As happy as I am with the results, it was an incredibly tense and stressful week that did not yield good results for everyone. With the enconomy in the state it's in, there were more students looking for jobs than jobs looking for students, and there were people who did not get placed for next year. One of those people is one of my very best friends in this program. On Wednesday, when we found out our results, I can not tell you how hard it was to be happy while watching this friend walk away, not able to look me or anyone else in the eye. We all know that student placement is a numbers game, and not recieving a congregation is not necessarily a reflection of performance or ability, but it's easy to take such a result personally. It was incredibly hard to be happy on Wednesday night, despite my exciting results. Knowing that you got an awesome job while your good friend is feeling awful about herself makes it difficult to celebrate your own successes.

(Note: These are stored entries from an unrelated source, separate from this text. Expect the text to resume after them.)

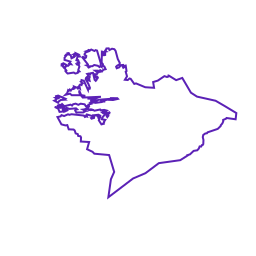 Åfjord nor, Sør-Trøndelag, Norway (Albers equal-area conic projection), rotated 29°
{"feature_id": "86288312B63643757450384", "entity_name": "Åfjord nor", "entity_type": "district", "adm_level": 2, "iso_a3": "NOR", "parent_name": "Norway", "parent_adm1": "Sør-Trøndelag", "projection": "albers", "projection_center": [10.134, 63.948], "detail": "fine", "context": "isolated", "style": "outline", "palette": "violet", "viewbox_px": 256, "rotation_deg": 29, "n_neighbors": 0, "source": "geoboundaries", "source_scale": "gbopen_adm2", "svg_char_len": 5552}
<svg xmlns="http://www.w3.org/2000/svg" viewBox="0 0 256 256"><g transform="rotate(29 128 128)"><path d="M102.5,166.4L108.5,166.0L111.0,166.8L124.6,160.8L137.2,173.1L137.9,181.1L144.4,198.1L156.9,169.7L165.2,159.0L172.0,143.8L189.3,130.8L193.5,123.1L193.2,122.9L195.0,121.0L196.5,116.2L199.4,113.9L199.9,111.6L199.6,109.4L201.0,108.7L200.9,107.2L201.6,106.5L201.6,105.5L199.8,101.9L197.8,99.7L197.2,97.6L198.2,95.4L199.6,94.3L199.7,93.2L206.9,85.3L208.1,81.4L207.8,80.7L208.3,78.3L208.1,76.1L207.3,74.8L209.2,72.4L209.3,71.5L217.9,68.2L215.5,62.4L201.6,61.9L191.4,61.7L173.1,67.1L165.9,66.6L151.2,57.9L146.9,62.8L138.5,62.4L138.0,62.5L138.3,63.5L137.4,64.5L134.7,65.0L131.1,72.1L127.7,75.6L131.3,80.2L123.3,84.0L113.4,85.1L112.1,86.4L106.5,83.7L105.3,84.0L104.5,86.2L101.9,87.3L102.1,83.3L98.7,79.9L99.1,78.9L95.7,74.5L95.0,75.2L95.3,76.6L94.7,77.6L93.3,76.7L93.5,75.6L93.2,75.2L91.3,76.5L90.9,79.2L89.2,81.2L87.9,80.2L88.2,78.9L89.7,76.5L89.3,75.1L85.6,72.6L79.8,66.6L77.9,65.7L75.6,66.4L74.0,68.8L72.5,67.7L70.6,68.9L71.0,71.0L70.6,70.7L70.5,71.8L71.6,71.8L71.0,72.3L72.6,75.2L71.8,75.9L71.9,76.6L71.3,75.7L71.0,76.1L71.1,74.9L69.8,73.8L68.0,73.5L70.1,74.8L70.5,75.7L71.6,77.0L68.9,75.3L73.2,83.5L75.2,84.4L75.8,86.0L77.4,85.6L79.9,87.4L78.2,89.0L77.8,91.2L76.6,91.0L76.8,91.8L76.5,92.2L76.0,91.9L76.2,91.3L75.7,91.2L75.8,92.6L73.9,92.4L71.5,93.8L74.8,94.3L74.6,96.3L73.3,96.8L75.0,99.3L76.2,98.1L77.1,98.4L77.3,99.2L76.6,99.8L77.2,100.8L76.9,102.4L75.4,102.0L70.6,96.7L68.7,98.3L69.0,99.3L67.4,99.3L66.1,100.5L69.8,101.9L70.1,103.7L71.5,105.3L70.3,105.5L67.5,103.0L67.0,104.3L67.3,105.8L72.2,108.8L75.3,111.4L75.4,112.3L74.0,112.5L74.6,114.1L66.5,108.1L64.2,108.6L64.6,109.4L64.2,110.3L66.7,111.0L66.3,112.1L66.5,112.9L65.2,113.0L64.8,114.4L66.8,116.8L65.2,116.6L65.4,117.5L65.0,117.8L64.6,117.4L64.8,115.8L63.8,117.5L61.3,117.8L62.1,118.3L62.1,119.3L61.6,120.0L60.6,119.3L60.6,120.9L59.8,121.8L59.8,123.0L58.3,122.7L58.2,124.2L57.3,124.0L57.9,126.9L57.2,129.3L60.6,126.1L62.9,126.6L70.5,122.4L68.2,120.6L67.1,118.8L71.1,121.9L75.0,120.6L72.6,122.9L73.7,123.3L89.2,113.8L78.3,121.9L85.2,118.5L83.8,120.7L82.3,121.3L82.5,122.3L83.7,122.1L86.4,120.4L87.0,120.6L87.6,119.9L87.0,119.4L88.7,117.5L99.1,110.6L97.8,110.6L104.2,107.1L105.1,107.4L101.3,110.8L95.8,113.5L93.7,116.2L94.1,116.5L91.8,117.8L92.2,118.2L87.6,121.6L86.5,120.7L85.3,121.8L85.7,122.4L83.7,123.0L84.0,123.5L83.0,124.3L84.1,124.6L81.5,127.4L82.7,126.9L83.0,127.4L80.6,129.4L78.6,128.3L74.8,129.7L73.3,131.8L70.4,132.1L68.5,133.8L68.2,135.5L66.5,135.4L61.7,139.8L58.7,139.0L58.4,140.3L56.9,140.8L56.0,142.2L55.1,142.1L56.0,142.7L58.4,140.4L60.7,140.4L58.6,142.4L59.0,143.1L53.7,145.1L57.6,144.9L60.3,147.1L63.9,144.6L62.7,144.2L60.9,142.2L61.1,142.0L64.4,140.7L64.7,141.2L64.3,141.9L62.9,142.0L63.2,143.1L64.5,143.0L64.2,143.7L64.5,144.4L66.5,141.8L65.0,140.1L67.5,139.7L73.0,136.0L73.9,136.2L73.3,136.6L74.0,136.7L73.4,137.2L73.3,138.3L75.3,139.5L81.3,136.1L81.9,135.1L80.9,135.3L82.3,134.4L81.1,134.7L82.7,133.6L79.7,133.7L82.3,131.8L82.0,131.6L82.5,131.2L81.9,129.8L82.8,128.2L83.4,128.2L83.3,129.5L84.0,130.6L84.9,130.8L83.9,131.7L85.7,130.9L85.4,130.5L86.4,129.7L86.8,130.3L88.0,129.6L88.0,130.2L88.2,129.2L90.3,129.1L94.7,125.3L95.7,125.5L94.8,126.3L98.4,123.7L100.9,123.1L100.2,124.4L98.3,125.1L98.1,125.7L98.4,126.1L97.8,126.9L99.1,127.1L99.8,125.9L101.8,125.5L101.9,124.7L103.2,125.0L104.4,122.6L104.2,124.1L105.1,123.7L103.4,125.5L104.9,126.7L104.6,128.5L103.3,127.7L103.6,126.5L102.9,125.9L101.3,126.7L100.5,131.3L101.0,133.0L104.2,131.9L104.0,134.3L104.5,134.9L104.1,135.9L104.6,136.2L103.0,137.7L98.7,135.4L98.7,134.2L97.9,133.9L98.4,132.9L97.8,132.9L98.3,131.9L98.0,131.0L96.9,131.5L96.4,132.8L95.3,132.4L96.3,130.7L95.7,130.7L92.7,132.9L93.1,133.2L92.8,134.2L93.4,135.7L91.6,137.5L90.9,137.2L92.7,135.3L91.9,134.6L92.1,133.4L91.2,133.8L91.3,134.8L85.4,136.1L85.3,136.8L86.6,137.9L84.7,138.4L85.7,139.6L83.4,138.5L72.0,143.3L70.3,144.9L68.9,145.1L66.3,148.5L63.6,149.0L63.4,150.5L61.0,152.6L68.0,157.1L72.0,156.1L73.5,154.9L76.8,157.9L81.2,155.7L82.6,156.0L84.8,158.1L87.0,157.7L88.3,159.1L90.4,158.3L91.5,159.0L93.3,162.7L100.8,159.1L102.5,166.4ZM63.4,75.3L61.9,75.6L61.3,76.9L57.8,77.2L57.1,78.4L55.6,78.9L55.5,79.8L54.4,81.0L55.8,80.7L54.4,82.3L54.1,83.9L54.4,84.9L56.6,85.2L57.1,86.7L56.6,87.6L55.3,87.4L55.3,88.0L53.4,88.0L53.1,88.1L55.1,88.1L55.1,88.4L55.4,88.8L55.2,88.1L56.0,88.3L56.2,88.9L55.4,89.0L62.2,91.9L62.4,92.5L61.5,93.3L63.5,93.2L63.8,94.1L64.3,94.2L64.7,93.6L63.6,93.2L66.9,91.2L67.9,89.3L71.4,88.2L73.5,88.5L73.9,87.4L74.8,87.4L73.7,86.6L73.0,84.8L63.4,75.3ZM49.2,87.7L45.9,87.9L46.6,88.8L45.6,88.5L45.0,89.5L45.9,89.1L45.6,90.6L46.6,91.0L46.3,91.4L46.6,92.4L45.8,91.4L45.6,92.1L46.2,92.4L44.8,94.4L42.7,92.2L40.3,92.2L40.2,91.3L39.6,91.3L39.0,91.8L40.2,92.6L38.4,93.5L38.1,94.7L38.9,94.6L38.4,97.2L39.5,99.2L45.1,97.9L44.9,98.4L45.3,98.9L47.4,99.8L45.6,100.5L46.0,100.8L45.5,102.6L44.1,103.4L43.6,105.6L43.7,106.5L47.0,107.9L45.7,107.8L45.6,108.5L47.5,109.3L48.8,109.6L53.7,105.8L55.5,105.9L56.8,104.7L57.4,103.8L57.0,103.2L58.1,102.1L56.4,101.5L55.7,97.8L54.4,96.9L52.5,97.2L52.1,97.0L53.6,96.0L53.2,95.8L53.7,94.9L52.2,94.8L52.9,94.0L51.5,92.8L50.0,93.5L49.3,89.8L52.1,88.4L49.6,89.5L49.7,88.6L48.9,88.4L49.2,87.7ZM58.6,132.8L51.2,133.5L50.4,134.3L53.0,135.1L52.3,136.3L50.3,136.0L50.6,136.4L50.0,136.8L50.8,136.9L51.4,138.3L50.3,139.8L54.6,139.8L54.5,138.4L55.7,136.0L59.3,133.7L58.0,133.5L58.6,132.8ZM44.0,102.7L40.1,102.7L39.0,104.3L39.6,105.5L40.8,104.8L40.9,105.6L42.7,106.3L44.0,102.7Z" fill="none" stroke="#5b21b6" stroke-width="2"/></g></svg>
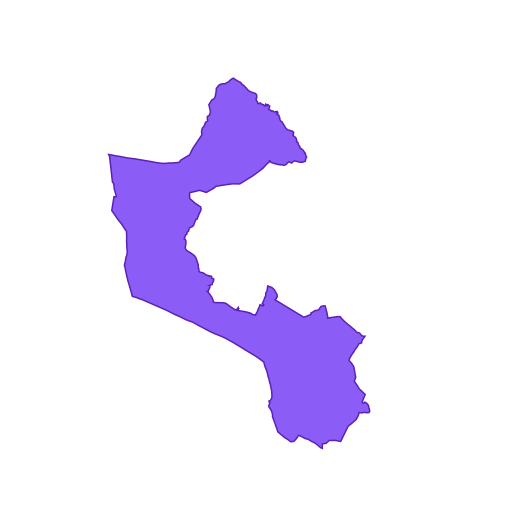 Gairo, Morogoro, United Republic of Tanzania, rotated 302°
{"feature_id": "72390352B71030681800047", "entity_name": "Gairo", "entity_type": "district", "adm_level": 2, "iso_a3": "TZA", "parent_name": "United Republic of Tanzania", "parent_adm1": "Morogoro", "projection": "natural_earth1", "projection_center": [37.057, -6.228], "detail": "fine", "context": "isolated", "style": "filled", "palette": "violet", "viewbox_px": 512, "rotation_deg": 302, "n_neighbors": 0, "source": "geoboundaries", "source_scale": "gbopen_adm2", "svg_char_len": 6150}
<svg xmlns="http://www.w3.org/2000/svg" viewBox="0 0 512 512"><g transform="rotate(302 256 256)"><path d="M128.5,355.1L125.0,359.7L118.4,367.8L117.2,376.6L117.2,380.2L116.9,384.0L118.9,386.4L122.9,387.1L126.5,387.1L127.0,390.2L127.2,394.4L128.2,397.3L128.2,400.9L128.6,404.9L128.5,407.0L127.7,412.2L128.0,414.2L131.8,411.8L134.2,414.7L138.4,415.9L141.7,421.1L143.6,426.1L160.5,424.3L164.2,425.7L170.4,427.6L175.0,427.3L177.9,426.4L178.4,427.7L179.1,428.9L179.6,429.6L180.4,430.0L182.0,433.4L183.2,434.8L184.5,434.7L185.7,433.8L186.6,432.9L187.0,432.0L188.3,431.2L189.0,430.2L189.8,427.8L189.8,425.8L188.9,425.5L188.1,425.0L188.1,423.7L189.6,423.2L196.4,422.0L197.6,416.5L197.9,414.2L199.6,411.0L201.3,407.0L202.2,405.6L205.9,404.9L214.1,397.4L214.8,395.6L215.8,393.7L216.1,392.0L216.8,390.4L218.2,389.7L223.9,389.5L225.8,389.8L228.8,389.6L231.0,389.9L236.2,389.8L236.9,390.4L237.4,391.1L238.5,391.6L239.5,390.9L241.3,390.7L245.7,390.9L245.0,389.8L244.5,388.2L245.5,384.6L244.7,381.4L245.2,380.2L245.6,378.4L246.5,372.2L246.7,370.0L247.5,365.1L248.5,361.2L249.2,359.7L248.0,357.5L241.3,349.6L241.9,349.5L245.6,346.1L250.3,341.1L249.9,340.7L249.7,339.8L247.7,337.9L243.3,337.6L241.1,335.1L239.5,334.2L238.1,333.7L237.3,333.0L236.1,332.8L236.4,332.9L235.7,333.5L234.7,333.0L229.4,329.0L229.1,308.0L229.0,304.3L229.1,304.1L228.9,295.4L229.2,295.3L230.6,295.7L232.9,295.6L234.5,294.2L237.1,289.4L237.7,286.1L236.8,281.8L231.8,284.0L229.8,283.9L226.9,285.5L225.2,285.3L224.2,285.8L220.6,286.4L218.8,286.6L218.9,287.6L218.7,288.5L217.5,288.5L217.2,287.6L216.8,285.2L216.4,285.2L214.3,285.9L212.7,285.9L209.4,286.6L206.6,286.7L205.7,287.0L204.7,284.4L204.5,283.0L204.7,281.9L204.4,281.4L204.5,281.4L204.1,279.6L203.1,276.6L200.1,269.3L202.3,269.3L202.3,268.7L202.9,268.2L199.7,268.0L199.4,266.3L199.4,261.5L199.9,256.5L199.8,255.0L199.2,253.3L195.0,246.3L194.4,244.7L194.7,243.9L195.7,243.1L197.6,240.5L199.5,235.9L200.1,233.6L200.4,234.1L201.2,234.3L202.2,233.6L202.8,233.8L204.6,233.6L205.6,233.2L206.5,232.6L206.3,232.1L207.9,233.2L208.1,233.7L208.9,233.9L209.9,233.2L210.5,233.4L212.3,233.2L213.4,232.8L214.2,232.2L213.7,230.2L214.1,229.6L214.9,229.5L215.2,228.9L215.0,228.3L214.1,226.7L214.4,226.7L213.7,224.5L213.5,223.2L213.7,221.0L213.6,219.8L212.7,217.3L212.8,215.9L215.0,214.1L215.9,213.0L217.9,211.8L222.2,206.6L222.8,205.6L223.7,203.4L224.0,198.9L223.9,196.0L224.1,193.7L225.0,192.1L226.5,191.0L227.8,190.7L229.5,189.9L230.2,189.5L230.9,188.8L231.9,188.4L232.4,187.5L232.6,186.7L232.5,186.0L233.6,186.0L236.2,185.1L237.3,185.7L238.1,185.7L239.1,185.0L239.8,185.0L241.2,185.7L242.8,185.0L244.6,184.8L246.1,185.7L246.8,186.3L247.4,186.2L248.1,186.3L248.4,186.9L252.9,186.0L255.1,185.8L255.8,185.9L256.1,186.5L260.6,185.6L265.5,185.0L266.7,184.5L267.5,183.9L268.4,182.9L268.3,181.2L268.5,178.9L268.4,176.9L269.6,169.4L273.3,166.8L274.6,166.3L281.8,173.4L283.6,180.2L291.4,184.4L293.9,185.1L300.1,192.2L304.8,197.9L308.5,204.0L322.9,211.1L334.1,215.4L340.1,216.5L342.3,217.4L344.0,216.8L344.2,217.0L343.4,219.0L343.6,220.3L344.6,224.2L345.7,227.3L347.1,229.7L347.4,230.6L347.5,231.4L349.4,233.0L351.9,233.4L353.4,234.1L353.5,236.2L353.8,236.9L354.1,237.2L355.5,237.4L356.8,238.1L357.2,238.6L358.8,243.5L359.4,244.6L360.0,245.6L361.7,246.9L362.3,247.6L366.3,246.3L366.7,246.5L367.5,245.0L368.2,244.5L368.6,243.9L368.7,243.5L369.3,243.3L369.7,242.0L370.6,240.0L371.0,237.9L370.8,236.7L371.0,236.2L372.2,235.0L373.0,232.8L374.4,231.6L374.4,229.8L375.5,229.5L376.2,228.5L377.1,227.7L377.6,226.1L377.7,224.0L377.9,223.4L378.8,223.3L379.3,222.8L380.0,222.8L380.6,222.6L380.8,222.3L381.2,220.6L380.7,220.0L380.5,218.8L380.6,218.3L380.5,217.8L380.0,217.2L379.8,215.8L380.2,213.5L381.7,210.8L382.0,209.8L383.5,207.3L383.6,205.4L384.3,204.1L384.7,203.5L385.8,203.0L386.1,202.2L386.7,201.4L387.4,201.0L387.4,198.2L388.1,197.9L388.6,198.1L388.9,198.7L389.3,198.4L389.8,197.4L389.1,196.4L388.1,195.6L387.8,194.9L388.0,193.7L387.7,193.0L387.1,192.6L387.1,192.1L387.4,191.6L387.4,191.1L387.0,189.7L387.0,189.2L387.4,189.0L389.8,188.5L390.3,188.2L390.6,186.2L390.5,185.5L390.2,185.4L389.6,185.7L389.2,185.7L389.0,185.3L389.1,184.9L389.9,184.3L390.0,183.7L389.6,183.7L388.4,184.1L387.9,183.9L387.8,183.5L387.7,183.3L388.2,182.0L387.9,180.6L387.7,180.4L387.7,179.9L388.1,178.8L388.0,178.4L387.2,177.9L386.7,177.7L386.3,176.8L387.6,175.5L387.6,175.0L388.7,173.1L389.1,172.9L389.6,173.0L390.8,172.6L392.4,171.7L393.2,170.7L393.5,169.3L392.5,165.1L392.3,163.1L392.5,160.7L393.1,159.4L394.1,155.2L394.3,152.6L395.1,151.2L394.8,149.5L394.7,144.8L394.9,142.8L394.2,142.1L393.4,141.7L391.4,140.9L389.1,140.4L387.1,139.1L385.9,138.7L383.9,135.8L381.5,134.3L381.6,134.2L380.2,133.8L378.8,133.8L377.3,133.5L375.7,134.3L373.9,135.3L372.3,135.8L369.8,136.9L367.9,137.1L366.2,136.8L365.3,135.9L359.4,135.8L354.1,141.0L350.8,141.9L349.4,141.2L348.3,140.9L346.5,142.0L345.3,143.3L343.5,143.0L342.9,142.4L340.9,142.6L340.1,142.9L338.0,143.1L336.1,142.7L332.9,143.7L330.3,145.9L313.2,145.4L306.3,146.1L305.7,145.6L297.4,141.4L294.8,141.2L294.1,140.9L294.0,140.3L290.0,135.0L288.8,132.9L286.3,129.8L284.3,126.2L282.0,121.0L280.5,117.0L274.2,101.8L270.9,94.7L268.0,87.1L266.5,83.7L265.5,80.9L264.0,77.2L262.8,79.1L242.5,95.2L242.2,96.6L239.8,98.8L237.8,100.2L232.6,106.0L232.3,106.1L231.4,104.9L231.1,104.1L218.1,109.6L213.4,120.6L212.0,124.8L209.2,130.8L208.4,133.0L203.1,136.6L200.7,137.9L196.9,140.6L195.4,141.5L192.0,144.1L190.3,145.1L188.1,146.0L185.8,146.5L183.8,147.3L182.5,148.0L180.0,148.7L178.0,149.6L177.1,150.8L174.0,153.6L167.5,160.1L159.2,169.4L156.4,172.2L156.3,173.0L157.2,175.6L158.0,179.9L158.8,183.3L162.6,209.2L163.4,218.5L164.2,223.3L164.9,230.8L166.4,237.7L166.7,244.8L167.6,256.8L168.1,261.4L169.6,269.6L170.0,273.1L170.5,281.0L170.7,293.8L170.6,295.7L170.9,307.4L170.8,311.8L170.2,318.5L170.0,319.0L167.1,322.1L163.5,326.9L160.3,330.0L158.8,331.9L156.7,333.9L155.5,335.3L153.7,337.2L149.3,341.2L146.2,343.4L144.7,344.3L143.2,344.7L141.3,344.7L140.5,344.4L139.8,343.8L139.2,344.4L139.1,345.4L137.8,345.8L136.7,345.9L135.7,346.3L134.5,347.4L134.3,348.3L133.3,350.5L131.7,352.6L129.9,354.3L128.5,355.1Z" fill="#8b5cf6" stroke="#5b21b6" stroke-width="1.5"/></g></svg>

The next day, I recieved a message from this friend on my phone when I came up from the subway. She just wanted to congratulate me and tell me there were no hard feelings. I knew all along that she wasn't angry with me and that her hard feelings would soften in time, but it was so noble of her to call me so soon. I've learned huge lessons in humility and kindness from this one phone call, and I hope she knows how much I appreciate her strength.

To this sweet friend, and you know who you are: You are an amazing cantor--you always have been, and you always will be. There is no doubt in my mind that something wonderful is coming your way, something far and above what you wanted in this first round. Thanks for using this to teach me the meaning of friendship and humility.

1 comment:

Echad Ha'am said...

HUC. Interesting.

Growing up in the reform movement, I can tell you how great it was in many ways. But, it was undeniably hypocritical in its practices & beliefs. Like so many others I had questions which had no answers in Reform Judaism & thankfully had enough friends in other walks of Jewish life to make the connection to a Judaism still drawn to its roots. Judaism has so much to offer in terms of life lessons, community, and real direction through Torah and G-d. Unfortunately, HUC has lead millions of American Jews away from Torah and eventually away from any type of Judaism (just step foot on any college campus today to see so yourself). It has shown that watering down Judaism in order to fit into society sends the masses into assimilation. Now the money is walking away too.
The Reform Movement has been publicly and vehemently denying that it is not responsible for the huge rate of assimilation, intermarriage, and apathy in American Jewry. I have heard so many times that without Reform Judaism, Americans left with only traditional Judaism would simply walk away. But just look at any other Anglican community (the UK, Australia, and South Africa) which until recently have lacked a reform option and have much less assimilation than American. As was said in the book of "One People, Two Worlds", Reform Judaism will know when it has gone astray when it's people walk with their feet. Now they have walked with their feet and their pocketbooks as well. Today, the most secular Israeli knows more about their Judaism than most reform Jews (again compare most Jews on an American Campus with the Israeli counterparts).
But I am an optimist, and I think there are great potentials and solutions that could be made at this crossroads. Either the movement can continue moving away from traditional observance and chalacha of any sorts. Or those like yourself can lead the front from the inside out re-reforming the movement on an intelligent path back towards Torah Judaism. I am not a theologian. But whether one looks at an intellectually honest theological, practical, historical, or just logical analysis of Judaism they will see that traditional Torah Judaism (in whatever form: modern, litvish, Chasidic, etc.) has been the only form of Judaism to survive and grow to thick and thin. The choice is in your hands.